= Camille O'Grady =

American musician, visual artist, poet, drag king and performance artist

Camille O'Grady (December 31, 1949 – March 17, 2020) was an American musician, visual artist, poet, drag king, and performance artist. She described herself as a "multimedium" artist.

== Early life ==
Camille O'Grady was born in Orange, New Jersey and was raised in nearby Montclair, New Jersey. She was raised Catholic. She was the eldest of seven siblings. After high school she moved to New York City and studied fine art at the Pratt Institute. At Pratt she met photographer Robert Mapplethorpe.

== Career ==
In 1974 she started the band Leather Secrets, which then became Secrets and then the Camille O'Grady Band. She and her band were involved with the New York punk scene, playing many venues associated with the punk movement such as CBGB and Max's Kansas City. Leather Secrets played with Television and both bands were mentioned by David Bowie, who said “Yes, I've seen a lot of good new bands this time. A lot of bands with good names, anyway, how d'ya like 'Leather Secrets' and 'Television'?” In 1978 Lou Reed invited her to open for him on his Street Hassle tour. Reed described her as "Patti Smith without a social conscience." That same year she also appeared in the gay experimental film New York City Inferno.

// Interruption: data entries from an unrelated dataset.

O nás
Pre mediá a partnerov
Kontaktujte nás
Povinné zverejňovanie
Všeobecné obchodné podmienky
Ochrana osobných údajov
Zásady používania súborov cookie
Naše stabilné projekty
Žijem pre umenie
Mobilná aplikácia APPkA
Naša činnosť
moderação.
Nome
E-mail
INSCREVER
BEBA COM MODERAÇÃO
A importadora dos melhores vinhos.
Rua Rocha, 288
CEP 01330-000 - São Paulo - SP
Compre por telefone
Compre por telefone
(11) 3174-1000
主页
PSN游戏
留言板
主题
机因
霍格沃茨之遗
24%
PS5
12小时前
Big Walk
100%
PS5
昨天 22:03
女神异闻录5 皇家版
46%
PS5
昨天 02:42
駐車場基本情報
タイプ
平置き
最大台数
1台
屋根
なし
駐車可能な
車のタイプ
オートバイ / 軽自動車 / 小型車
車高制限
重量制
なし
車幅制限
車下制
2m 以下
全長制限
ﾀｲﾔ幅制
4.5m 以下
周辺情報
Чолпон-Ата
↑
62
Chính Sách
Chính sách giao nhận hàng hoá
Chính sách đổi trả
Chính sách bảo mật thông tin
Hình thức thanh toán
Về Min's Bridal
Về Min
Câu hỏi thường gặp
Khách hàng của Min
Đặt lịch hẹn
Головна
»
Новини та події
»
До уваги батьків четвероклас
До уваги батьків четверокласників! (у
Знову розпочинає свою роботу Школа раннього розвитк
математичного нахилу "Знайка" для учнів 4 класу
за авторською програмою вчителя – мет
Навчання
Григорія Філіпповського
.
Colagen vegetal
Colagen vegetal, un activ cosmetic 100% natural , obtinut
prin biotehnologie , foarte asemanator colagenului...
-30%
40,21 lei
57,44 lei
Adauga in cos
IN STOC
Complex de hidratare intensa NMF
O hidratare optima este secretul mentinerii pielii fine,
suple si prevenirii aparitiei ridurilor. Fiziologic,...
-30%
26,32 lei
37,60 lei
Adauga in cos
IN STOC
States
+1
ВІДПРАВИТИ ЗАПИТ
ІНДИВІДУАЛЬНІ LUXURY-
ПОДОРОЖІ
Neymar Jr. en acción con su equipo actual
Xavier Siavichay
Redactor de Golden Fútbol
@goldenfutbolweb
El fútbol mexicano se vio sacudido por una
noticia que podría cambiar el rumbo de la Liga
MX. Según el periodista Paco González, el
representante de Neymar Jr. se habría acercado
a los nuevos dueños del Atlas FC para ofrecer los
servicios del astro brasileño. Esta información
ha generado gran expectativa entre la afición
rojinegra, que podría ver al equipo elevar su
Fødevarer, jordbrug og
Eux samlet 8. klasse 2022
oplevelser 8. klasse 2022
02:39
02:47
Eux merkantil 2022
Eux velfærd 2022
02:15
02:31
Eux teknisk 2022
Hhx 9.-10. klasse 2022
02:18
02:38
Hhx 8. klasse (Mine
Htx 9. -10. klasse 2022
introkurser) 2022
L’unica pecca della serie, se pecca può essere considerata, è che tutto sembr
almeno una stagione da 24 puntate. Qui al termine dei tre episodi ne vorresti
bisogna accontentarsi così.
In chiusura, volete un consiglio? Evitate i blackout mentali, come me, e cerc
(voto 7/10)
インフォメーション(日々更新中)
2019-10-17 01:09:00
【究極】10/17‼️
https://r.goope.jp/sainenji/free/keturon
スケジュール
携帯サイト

O'Grady performed at gay bars and leather clubs, and was one of the few women allowed in New York gay sex club the Mineshaft. She performed as a drag king named "Jake Savage". In 1979 she moved to San Francisco and began to date photographer and art gallery owner Robert Opel. On July 7, 1979, Opel was killed by two men. Camille O'Grady was present for the murder and testified against Opel's killers. She was in the 2010 documentary Uncle Bob, which was about Robert Opel.

== Death ==
On March 17, 2020, Camille O'Grady died from liver cancer.